I've been curious about how Arena would run on a real system of the time for a while now, as I noticed while playing it through DOSBox-X that in addition to the animation speed of NPCs, the walking speed of NPCs was also fast if you played with a high cycles count. Also the speed of the flashing red outline on locations selected on the world map seemed too fast in DOSBox-X.

The strategy guide book "Codex Scientia" says the system requirements are a 386/25 Mhz minimum with 386/33 Mhz recommended, and it also has a note saying Intel 486/33+ "really cooks!".

Although I don't have real hardware to test with, I just tested through 86Box to hopefully more accurate results than DOSBox-X (which itself aims to be more accurate than regular DOSBox). Running the game with an emulated 386/33 Mhz, the framerate runs at a crawl by modern standards, but I'm sure it would have been more acceptable at the time. At this lower framerate, though, the movement speed of NPCs is more realistic. Animations of non-moving NPCs are also of course more normal looking. As for the flashing red outline, it's also slower than in DOSBox-X (even if you approximating a 386/33 Mhz with cycles there).

Upping the speed to 486/33 Mhz makes the framerate nicer, but the NPC animations and movement are already starting to look a bit fast.

The slowest time scale (0.50) in OpenTESArena looks similar to the 486/33 speed in 86Box.

Allofich avatar Apr 24 '22 19:04 Allofich

Good to know. I did some informal testing of camera rotation speed in OpenTESArena. At 1.0 time scale, it's about 7 1/2 full spins in 10 seconds, and at 0.5 time scale about 3 1/2 full spins. When implementing it, I tried to match it to Arena in DOSBox, so hopefully it's not too far off from what the original game was like.

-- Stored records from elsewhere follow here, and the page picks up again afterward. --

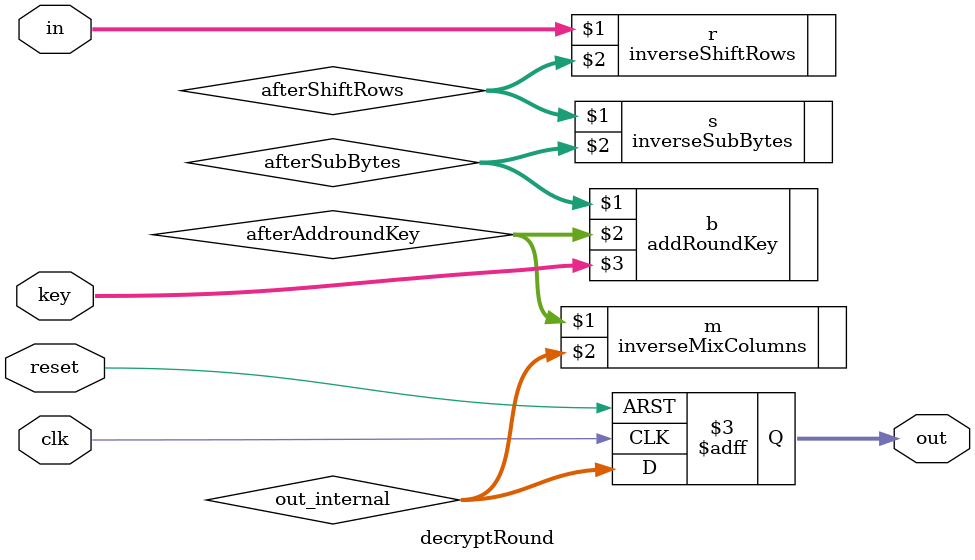
<source format=v>
module decryptRound(clk, reset, in,key,out);
input clk;
input reset;
input [127:0] in;
output [127:0] out;
input [127:0] key;
wire [127:0] afterSubBytes;
wire [127:0] afterShiftRows;
wire [127:0] afterMixColumns;
wire [127:0] afterAddroundKey;

reg [127:0] out;
wire [127:0] out_internal;

inverseShiftRows r(in,afterShiftRows);
inverseSubBytes s(afterShiftRows,afterSubBytes);
addRoundKey b(afterSubBytes,afterAddroundKey,key);
inverseMixColumns m(afterAddroundKey,out_internal);

//--------------------------------------------
always @(posedge clk or posedge reset)
    if (reset == 1'b1)
        out <= 127'b0;
    else
        out <= out_internal;
//--------------------------------------------

endmodule
</source>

afritz1 avatar Apr 24 '22 20:04 afritz1

I don't know how turn speed relates to animation speed, etc. but in 86Box with an emulated 486/33 I get about 2 1/2 full spins in 10 seconds. With an emulated 386/33 I get about 1 1/4 full spins.

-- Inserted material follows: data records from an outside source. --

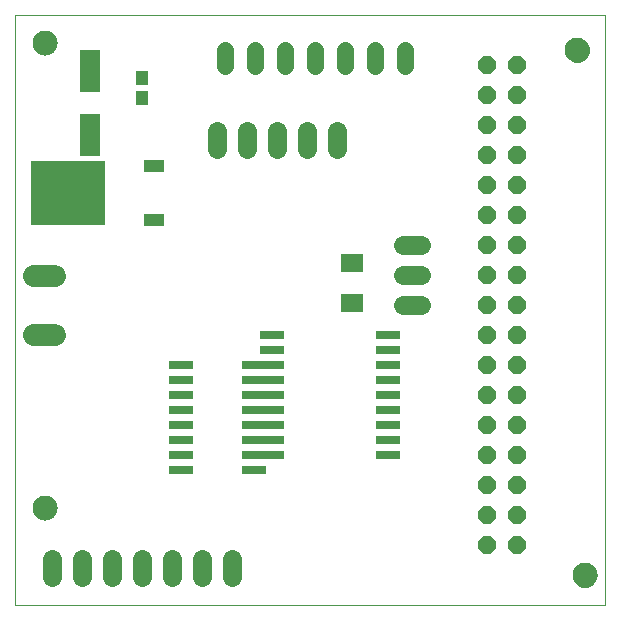
<source format=gbs>
G75*
%MOIN*%
%OFA0B0*%
%FSLAX24Y24*%
%IPPOS*%
%LPD*%
%AMOC8*
5,1,8,0,0,1.08239X$1,22.5*
%
%ADD10C,0.0000*%
%ADD11C,0.0827*%
%ADD12C,0.0745*%
%ADD13R,0.2481X0.2166*%
%ADD14R,0.0670X0.0434*%
%ADD15R,0.0670X0.1418*%
%ADD16R,0.0434X0.0473*%
%ADD17R,0.0840X0.0300*%
%ADD18OC8,0.0600*%
%ADD19C,0.0640*%
%ADD20R,0.0749X0.0591*%
%ADD21C,0.0560*%
D10*
X001100Y000333D02*
X001100Y020018D01*
X020785Y020018D01*
X020785Y000333D01*
X001100Y000333D01*
X001706Y003583D02*
X001708Y003622D01*
X001714Y003661D01*
X001724Y003699D01*
X001737Y003736D01*
X001754Y003771D01*
X001774Y003805D01*
X001798Y003836D01*
X001825Y003865D01*
X001854Y003891D01*
X001886Y003914D01*
X001920Y003934D01*
X001956Y003950D01*
X001993Y003962D01*
X002032Y003971D01*
X002071Y003976D01*
X002110Y003977D01*
X002149Y003974D01*
X002188Y003967D01*
X002225Y003956D01*
X002262Y003942D01*
X002297Y003924D01*
X002330Y003903D01*
X002361Y003878D01*
X002389Y003851D01*
X002414Y003821D01*
X002436Y003788D01*
X002455Y003754D01*
X002470Y003718D01*
X002482Y003680D01*
X002490Y003642D01*
X002494Y003603D01*
X002494Y003563D01*
X002490Y003524D01*
X002482Y003486D01*
X002470Y003448D01*
X002455Y003412D01*
X002436Y003378D01*
X002414Y003345D01*
X002389Y003315D01*
X002361Y003288D01*
X002330Y003263D01*
X002297Y003242D01*
X002262Y003224D01*
X002225Y003210D01*
X002188Y003199D01*
X002149Y003192D01*
X002110Y003189D01*
X002071Y003190D01*
X002032Y003195D01*
X001993Y003204D01*
X001956Y003216D01*
X001920Y003232D01*
X001886Y003252D01*
X001854Y003275D01*
X001825Y003301D01*
X001798Y003330D01*
X001774Y003361D01*
X001754Y003395D01*
X001737Y003430D01*
X001724Y003467D01*
X001714Y003505D01*
X001708Y003544D01*
X001706Y003583D01*
X001706Y019083D02*
X001708Y019122D01*
X001714Y019161D01*
X001724Y019199D01*
X001737Y019236D01*
X001754Y019271D01*
X001774Y019305D01*
X001798Y019336D01*
X001825Y019365D01*
X001854Y019391D01*
X001886Y019414D01*
X001920Y019434D01*
X001956Y019450D01*
X001993Y019462D01*
X002032Y019471D01*
X002071Y019476D01*
X002110Y019477D01*
X002149Y019474D01*
X002188Y019467D01*
X002225Y019456D01*
X002262Y019442D01*
X002297Y019424D01*
X002330Y019403D01*
X002361Y019378D01*
X002389Y019351D01*
X002414Y019321D01*
X002436Y019288D01*
X002455Y019254D01*
X002470Y019218D01*
X002482Y019180D01*
X002490Y019142D01*
X002494Y019103D01*
X002494Y019063D01*
X002490Y019024D01*
X002482Y018986D01*
X002470Y018948D01*
X002455Y018912D01*
X002436Y018878D01*
X002414Y018845D01*
X002389Y018815D01*
X002361Y018788D01*
X002330Y018763D01*
X002297Y018742D01*
X002262Y018724D01*
X002225Y018710D01*
X002188Y018699D01*
X002149Y018692D01*
X002110Y018689D01*
X002071Y018690D01*
X002032Y018695D01*
X001993Y018704D01*
X001956Y018716D01*
X001920Y018732D01*
X001886Y018752D01*
X001854Y018775D01*
X001825Y018801D01*
X001798Y018830D01*
X001774Y018861D01*
X001754Y018895D01*
X001737Y018930D01*
X001724Y018967D01*
X001714Y019005D01*
X001708Y019044D01*
X001706Y019083D01*
X019456Y018833D02*
X019458Y018872D01*
X019464Y018911D01*
X019474Y018949D01*
X019487Y018986D01*
X019504Y019021D01*
X019524Y019055D01*
X019548Y019086D01*
X019575Y019115D01*
X019604Y019141D01*
X019636Y019164D01*
X019670Y019184D01*
X019706Y019200D01*
X019743Y019212D01*
X019782Y019221D01*
X019821Y019226D01*
X019860Y019227D01*
X019899Y019224D01*
X019938Y019217D01*
X019975Y019206D01*
X020012Y019192D01*
X020047Y019174D01*
X020080Y019153D01*
X020111Y019128D01*
X020139Y019101D01*
X020164Y019071D01*
X020186Y019038D01*
X020205Y019004D01*
X020220Y018968D01*
X020232Y018930D01*
X020240Y018892D01*
X020244Y018853D01*
X020244Y018813D01*
X020240Y018774D01*
X020232Y018736D01*
X020220Y018698D01*
X020205Y018662D01*
X020186Y018628D01*
X020164Y018595D01*
X020139Y018565D01*
X020111Y018538D01*
X020080Y018513D01*
X020047Y018492D01*
X020012Y018474D01*
X019975Y018460D01*
X019938Y018449D01*
X019899Y018442D01*
X019860Y018439D01*
X019821Y018440D01*
X019782Y018445D01*
X019743Y018454D01*
X019706Y018466D01*
X019670Y018482D01*
X019636Y018502D01*
X019604Y018525D01*
X019575Y018551D01*
X019548Y018580D01*
X019524Y018611D01*
X019504Y018645D01*
X019487Y018680D01*
X019474Y018717D01*
X019464Y018755D01*
X019458Y018794D01*
X019456Y018833D01*
X019706Y001333D02*
X019708Y001372D01*
X019714Y001411D01*
X019724Y001449D01*
X019737Y001486D01*
X019754Y001521D01*
X019774Y001555D01*
X019798Y001586D01*
X019825Y001615D01*
X019854Y001641D01*
X019886Y001664D01*
X019920Y001684D01*
X019956Y001700D01*
X019993Y001712D01*
X020032Y001721D01*
X020071Y001726D01*
X020110Y001727D01*
X020149Y001724D01*
X020188Y001717D01*
X020225Y001706D01*
X020262Y001692D01*
X020297Y001674D01*
X020330Y001653D01*
X020361Y001628D01*
X020389Y001601D01*
X020414Y001571D01*
X020436Y001538D01*
X020455Y001504D01*
X020470Y001468D01*
X020482Y001430D01*
X020490Y001392D01*
X020494Y001353D01*
X020494Y001313D01*
X020490Y001274D01*
X020482Y001236D01*
X020470Y001198D01*
X020455Y001162D01*
X020436Y001128D01*
X020414Y001095D01*
X020389Y001065D01*
X020361Y001038D01*
X020330Y001013D01*
X020297Y000992D01*
X020262Y000974D01*
X020225Y000960D01*
X020188Y000949D01*
X020149Y000942D01*
X020110Y000939D01*
X020071Y000940D01*
X020032Y000945D01*
X019993Y000954D01*
X019956Y000966D01*
X019920Y000982D01*
X019886Y001002D01*
X019854Y001025D01*
X019825Y001051D01*
X019798Y001080D01*
X019774Y001111D01*
X019754Y001145D01*
X019737Y001180D01*
X019724Y001217D01*
X019714Y001255D01*
X019708Y001294D01*
X019706Y001333D01*
D11*
X020100Y001333D03*
X019850Y018833D03*
X002100Y019083D03*
X002100Y003583D03*
D12*
X002453Y009349D02*
X001748Y009349D01*
X001748Y011318D02*
X002453Y011318D01*
D13*
X002866Y014083D03*
D14*
X005740Y013186D03*
X005740Y014981D03*
D15*
X003600Y016020D03*
X003600Y018146D03*
D16*
X005350Y017918D03*
X005350Y017249D03*
D17*
X009670Y009333D03*
X009670Y008833D03*
X009670Y008333D03*
X009670Y007833D03*
X009670Y007333D03*
X009670Y006833D03*
X009670Y006333D03*
X009670Y005833D03*
X009670Y005333D03*
X009060Y005333D03*
X009060Y005833D03*
X009060Y006333D03*
X009060Y006833D03*
X009060Y007333D03*
X009060Y007833D03*
X009060Y008333D03*
X006640Y008333D03*
X006640Y007833D03*
X006640Y007333D03*
X006640Y006833D03*
X006640Y006333D03*
X006640Y005833D03*
X006640Y005333D03*
X006640Y004833D03*
X009060Y004833D03*
X013530Y005333D03*
X013530Y005833D03*
X013530Y006333D03*
X013530Y006833D03*
X013530Y007333D03*
X013530Y007833D03*
X013530Y008333D03*
X013530Y008833D03*
X013530Y009333D03*
D18*
X016850Y009333D03*
X016850Y008333D03*
X016850Y007333D03*
X016850Y006333D03*
X016850Y005333D03*
X016850Y004333D03*
X016850Y003333D03*
X016850Y002333D03*
X017850Y002333D03*
X017850Y003333D03*
X017850Y004333D03*
X017850Y005333D03*
X017850Y006333D03*
X017850Y007333D03*
X017850Y008333D03*
X017850Y009333D03*
X017850Y010333D03*
X016850Y010333D03*
X016850Y011333D03*
X017850Y011333D03*
X017850Y012333D03*
X016850Y012333D03*
X016850Y013333D03*
X017850Y013333D03*
X017850Y014333D03*
X017850Y015333D03*
X016850Y015333D03*
X016850Y014333D03*
X016850Y016333D03*
X017850Y016333D03*
X017850Y017333D03*
X016850Y017333D03*
X016850Y018333D03*
X017850Y018333D03*
D19*
X011850Y016133D02*
X011850Y015533D01*
X010850Y015533D02*
X010850Y016133D01*
X009850Y016133D02*
X009850Y015533D01*
X008850Y015533D02*
X008850Y016133D01*
X007850Y016133D02*
X007850Y015533D01*
X014050Y012333D02*
X014650Y012333D01*
X014650Y011333D02*
X014050Y011333D01*
X014050Y010333D02*
X014650Y010333D01*
X008350Y001883D02*
X008350Y001283D01*
X007350Y001283D02*
X007350Y001883D01*
X006350Y001883D02*
X006350Y001283D01*
X005350Y001283D02*
X005350Y001883D01*
X004350Y001883D02*
X004350Y001283D01*
X003350Y001283D02*
X003350Y001883D01*
X002350Y001883D02*
X002350Y001283D01*
D20*
X012350Y010414D03*
X012350Y011753D03*
D21*
X012100Y018323D02*
X012100Y018843D01*
X011100Y018843D02*
X011100Y018323D01*
X010100Y018323D02*
X010100Y018843D01*
X009100Y018843D02*
X009100Y018323D01*
X008100Y018323D02*
X008100Y018843D01*
X013100Y018843D02*
X013100Y018323D01*
X014100Y018323D02*
X014100Y018843D01*
M02*

</source>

Something to consider is ease/comfort of use vs. game difficulty. I would think faster camera rotation speed, like OpenTESArena has now, feels more modern and comfortable to use, but it would also make the game easier than the original, such as when you're attacked from the side or back.

Of course, when it comes to gameplay, difficulty, etc. there are also other considerations, like whether or not you want better AI pathfinding. The enemies in the original game seem to pretty much just walk in a straight line toward you and easily get caught on things like doorways so if they didn't do that anymore because of smarter pathfinding the game would probably be harder.

I just wanted to mention that giving the player faster turning will probably make the game easier than the original, so that's something to keep in mind.

Allofich avatar Apr 25 '22 02:04 Allofich

Yup, I just mentioned camera rotation since it's also affected by overall game speed in DOSBox. Only 2 1/2 spins seems very, very slow, maybe enough for the RPG people of the time though. If I remember correctly, Terminator: Rampage runs around a fixed 12 fps or so and therefore appears very choppy but doesn't feel like slow motion. Actually I could be wrong since I've only played it in DOSBox briefly and it was probably at max cycles.

afritz1 avatar Apr 25 '22 02:04 afritz1

Shouldn't the camera speed be adjustable as an improvement?

Kirtai avatar Oct 01 '22 19:10 Kirtai

Horizontal and vertical camera sensitivity are in the options. Don't remember if they affect classic mode though.